I'm a PhD student and doing a research on regression analysis.

My question is how to determine whether the data is slightly, moderately or extremely non-normally distributed?


TQ to all responses of my question. But, may be my question is not so clear.
Ok, let say i have some different values of skewness and kurtosis (for example: skewness = 1.5, kurtosis = 2.0). So my question is, from the values of skewness and kurtosis, what is the type of data distribution? is it moderately non-normal, or extremely non-normal or what?

Best Answer

The sample skewness $$\gamma=\frac{\sum_{i=1}^n(x_i-\bar{x})^3}{\Big(\sum_{i=1}^n(x_i-\bar{x})^2\Big)^{3/2}}$$ and the sample (excess) kurtosis $$\kappa=\frac{\sum_{i=1}^n(x_i-\bar{x})^4}{\Big(\sum_{i=1}^n(x_i-\bar{x})^2\Big)^{2}}-3$$ are often used as measures of non-normality.

The sample skewness measures the asymmetry of the empirical distribution. If it is far from $0$, the distribution is not very symmetric. Since the normal distribution is symmetric, a sample from the normal distribution should be close to $0$.

The sample kurtosis measures the "peakedness" of the distribution. If it is much greater than $0$, then the distribution is more peaked than the normal distribution, which typically means that it has heavier tails. If it is less than $0$ it is less peaked, which typically means that the distribution is bimodal. The sample kurtosis is bounded from below by $-2$ (a value that is obtained for a two-point distribution, which of course is extremely bimodal).!

Here are two examples (normal distribution in grey, other distributions in red):

enter image description here

The skew distribution has theoretical skewness $1.6$ whereas the kurtotic distributions has theoretical (excess) kurtosis $1.5$. As you can see, the kurtotic distribution has heavier tails than the normal distribution.
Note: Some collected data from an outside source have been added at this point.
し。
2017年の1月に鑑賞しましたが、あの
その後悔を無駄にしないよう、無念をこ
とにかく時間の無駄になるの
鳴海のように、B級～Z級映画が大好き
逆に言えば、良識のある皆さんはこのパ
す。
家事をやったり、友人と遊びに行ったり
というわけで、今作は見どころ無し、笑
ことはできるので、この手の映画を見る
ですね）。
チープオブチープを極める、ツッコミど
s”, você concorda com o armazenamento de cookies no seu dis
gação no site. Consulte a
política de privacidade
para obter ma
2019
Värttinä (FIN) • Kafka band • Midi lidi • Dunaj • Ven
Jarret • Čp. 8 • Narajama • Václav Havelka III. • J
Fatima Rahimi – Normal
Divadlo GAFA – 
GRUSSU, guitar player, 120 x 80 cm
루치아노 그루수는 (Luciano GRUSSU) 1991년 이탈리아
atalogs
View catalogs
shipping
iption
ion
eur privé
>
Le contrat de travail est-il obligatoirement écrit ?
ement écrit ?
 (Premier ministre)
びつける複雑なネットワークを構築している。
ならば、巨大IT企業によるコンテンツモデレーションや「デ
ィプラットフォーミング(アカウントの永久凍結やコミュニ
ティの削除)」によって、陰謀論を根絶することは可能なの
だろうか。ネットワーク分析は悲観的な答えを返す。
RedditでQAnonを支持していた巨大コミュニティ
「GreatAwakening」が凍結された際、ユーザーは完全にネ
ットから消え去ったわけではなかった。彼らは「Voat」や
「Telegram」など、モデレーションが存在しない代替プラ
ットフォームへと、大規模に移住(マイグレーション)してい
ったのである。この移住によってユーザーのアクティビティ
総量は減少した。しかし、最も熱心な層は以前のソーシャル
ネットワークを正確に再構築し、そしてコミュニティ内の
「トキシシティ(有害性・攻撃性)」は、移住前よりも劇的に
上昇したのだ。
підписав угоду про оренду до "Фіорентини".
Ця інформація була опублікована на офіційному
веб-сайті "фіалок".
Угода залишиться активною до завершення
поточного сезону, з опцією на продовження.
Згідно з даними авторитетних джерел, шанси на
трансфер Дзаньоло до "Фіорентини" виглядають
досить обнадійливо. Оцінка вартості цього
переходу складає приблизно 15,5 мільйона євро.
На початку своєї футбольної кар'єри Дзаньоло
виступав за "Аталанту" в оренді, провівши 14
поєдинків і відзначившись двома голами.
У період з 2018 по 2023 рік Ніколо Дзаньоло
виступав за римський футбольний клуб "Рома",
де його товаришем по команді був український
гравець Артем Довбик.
So, why use skewness and kurtosis as quantifications of non-normality? The main reason is that they affect the asymptotics of the central limit theorem, which as you may know often can be used to motivate the use of a statistical procedure (that is based on normality) even if the data does not come from a normal distribution, given that you have a "large enough" sample. If either the skewness or the kurtosis is high, larger sample sizes are needed for such motivations to be valid.

For some inferential procedures you need to worry more about skewness, and for some you need to worry about heavy tails (kurtosis). I've written more about that elsewhere on this site.